##### AVAILABLE DATA #####

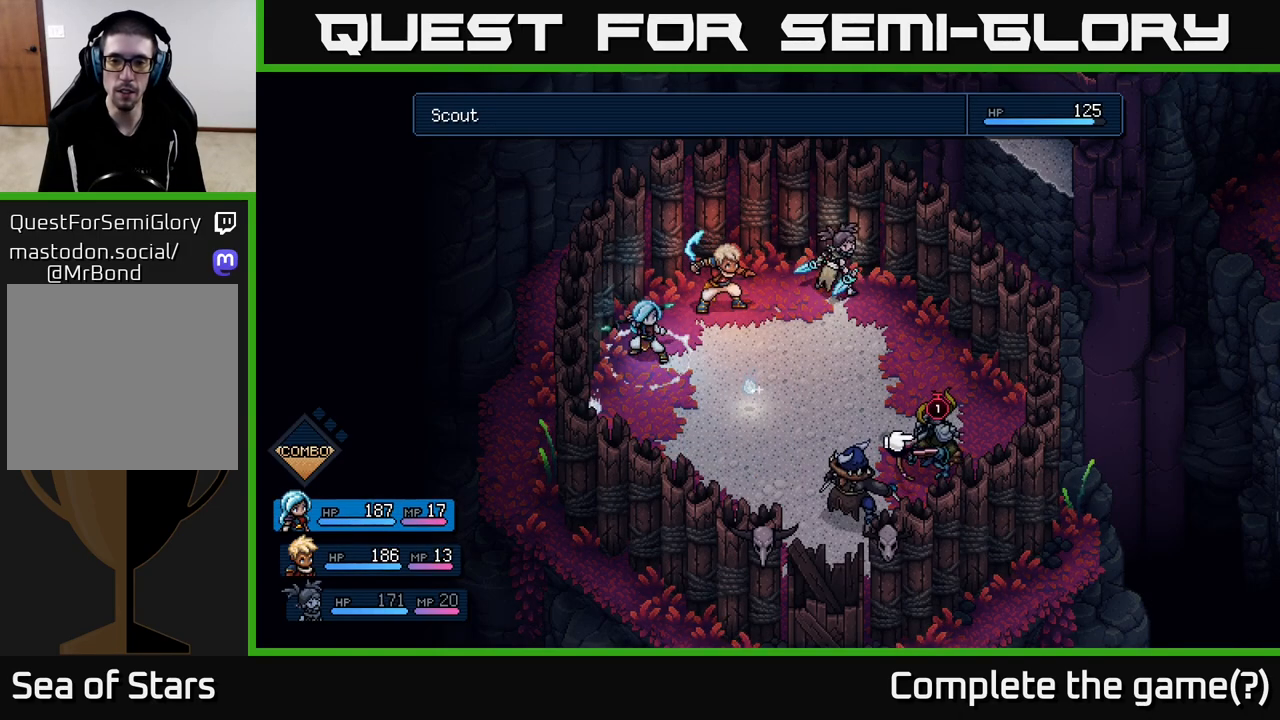
{"buttons": [], "left_stick": "left", "right_stick": "center", "events": [[17, "left_stick", "center"], [400, "left_stick", "left"]]}
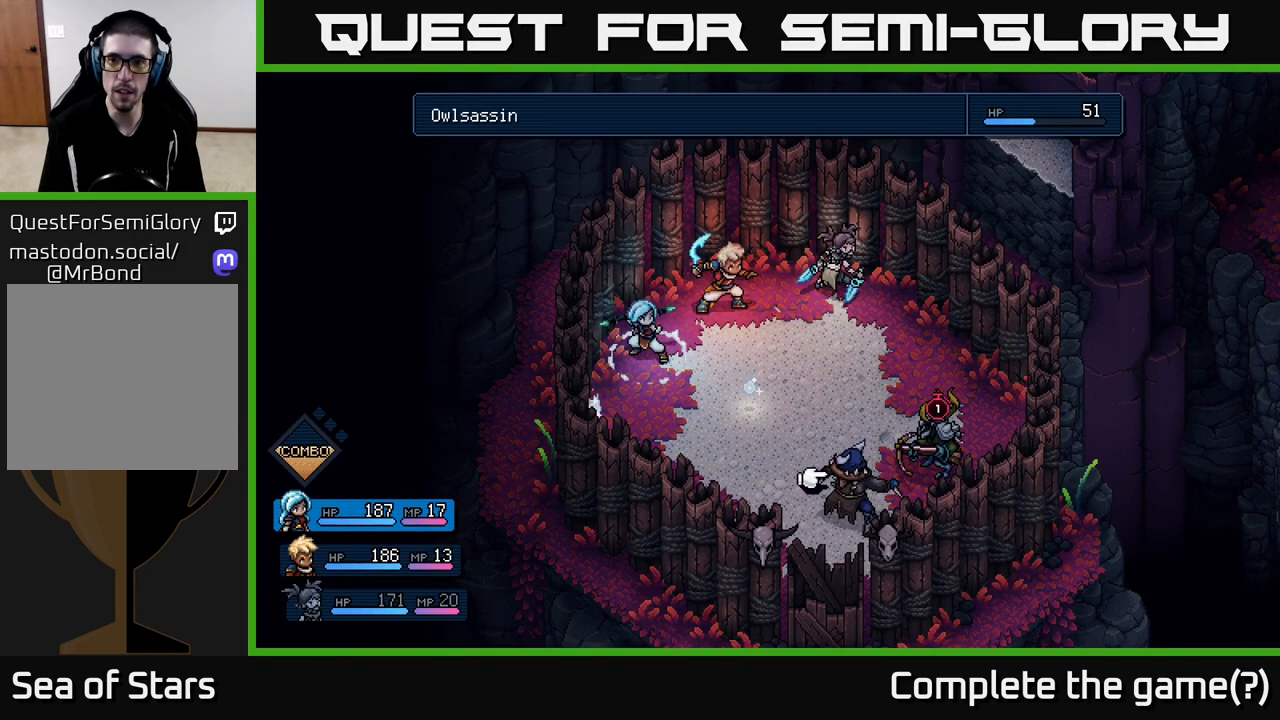
{"buttons": [], "left_stick": "right", "right_stick": "center", "events": [[67, "left_stick", "center"], [333, "left_stick", "right"]]}
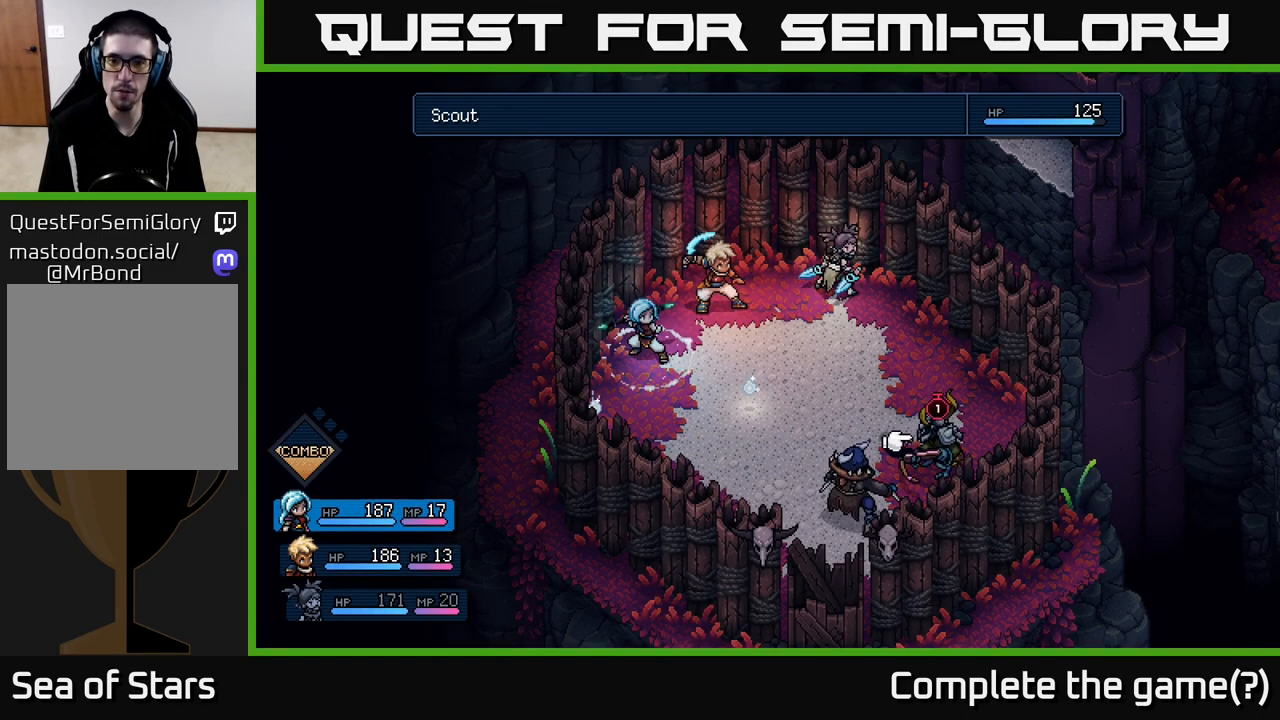
{"buttons": [], "left_stick": "center", "right_stick": "center", "events": [[50, "left_stick", "center"], [150, "left_stick", "left"], [367, "left_stick", "center"]]}
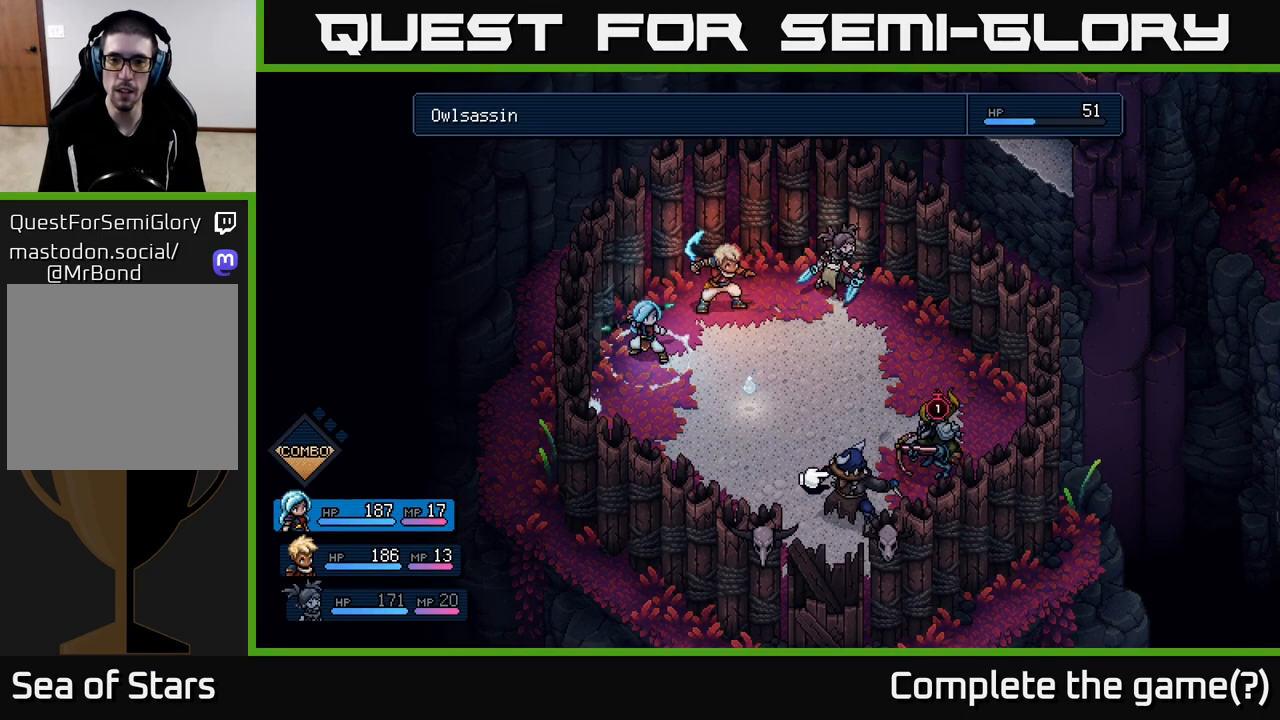
{"buttons": [], "left_stick": "center", "right_stick": "center", "events": []}
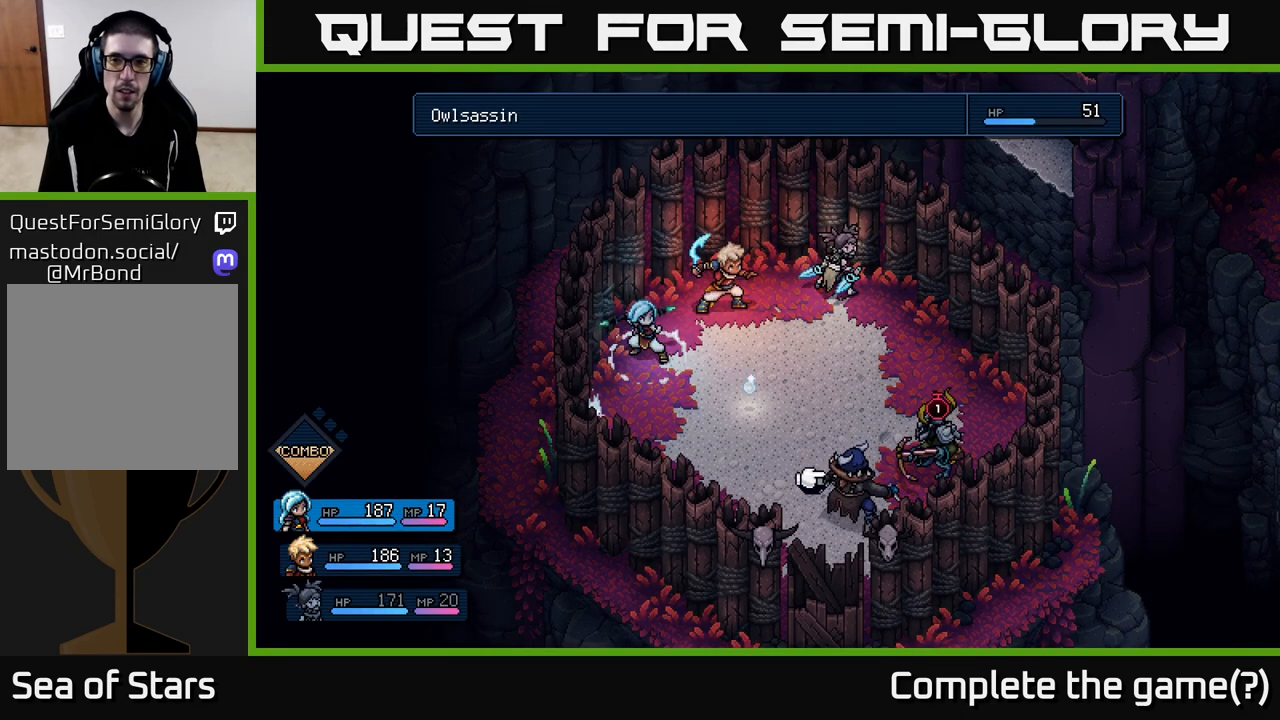
{"buttons": [], "left_stick": "center", "right_stick": "center", "events": []}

#####

WHAT YOU HAVE TO DO
Your reply must match the data above line for line, except that it holds no pictures.

EXERCISE RESULT
{"buttons": [], "left_stick": "left", "right_stick": "center", "events": [[17, "left_stick", "center"], [400, "left_stick", "left"]]}
{"buttons": [], "left_stick": "right", "right_stick": "center", "events": [[67, "left_stick", "center"], [333, "left_stick", "right"]]}
{"buttons": [], "left_stick": "center", "right_stick": "center", "events": [[50, "left_stick", "center"], [150, "left_stick", "left"], [367, "left_stick", "center"]]}
{"buttons": [], "left_stick": "center", "right_stick": "center", "events": []}
{"buttons": [], "left_stick": "center", "right_stick": "center", "events": []}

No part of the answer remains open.